= Jorge Corsi =

Argentine psychologist

Jorge Corsi (born 1948) is an Argentine psychologist who was considered one of the highest authorities in the subject of domestic violence in Argentina and Spain until he lost his prestige due to being arrested and later sentenced to prison on child sexual abuse charges. In a 2009 interview he famously stated "paedophilia is not a crime."

==Academic career==
Corsi was Professor of Short Psychotherapies at University of Palermo, President of Argentine Association of Family Violence Prevention and the director of graduate career in Family Violence at University of Buenos Aires from 1989 to 2008, time of his 'preventive' suspension. In Spain he was Professor of the Domestic Violence interdisciplinary master program at University of Barcelona. Corsi imparted courses and seminaries around the world on male violence, where he defined that only men are capable of gender violence. The countries in which he delivered his classes include Chile, Uruguay, Nicaragua, Dominican Republic, Mexico, United States, Canada and Germany.

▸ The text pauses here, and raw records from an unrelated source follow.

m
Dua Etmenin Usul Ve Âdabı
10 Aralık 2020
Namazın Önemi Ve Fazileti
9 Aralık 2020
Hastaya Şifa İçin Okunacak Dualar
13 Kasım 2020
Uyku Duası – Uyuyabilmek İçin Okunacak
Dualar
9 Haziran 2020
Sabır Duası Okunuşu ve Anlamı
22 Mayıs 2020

He was also a prominent consultant for Argentine state courts.

==Sentence==
Corsi was found guilty of integrating a pederasty band who abused underage boys and adolescents. He recorded his abuses on camera to upload the videos on the Internet, and was accused of being the leader of the group. In 2008 he had been previously imprisoned for six months in the federal prison of Marcos Paz but was released after paying a AR$100,000 penalty bond. In 2012 he was finally sentenced to serve three years in prison after a shortened trial, and was released in 2014. At the time of his sentence he had been scrutinized by the Spanish National Police because of a possible connection with a local pederasty network. As of 2017 he was working as a private passenger driver. He never attempted to return to the academic milieu.

==Books==
- Violencia Familiar, Paidós
- Violencia masculina en la pareja
- Maltrato y Abuso en el ámbito doméstico, Paidós
- Violencias Sociales, Editorial Paidós
- Psicoterapia integrativa multidimensional, Paidós

After his abuses were made public his books were immediately removed from circulation.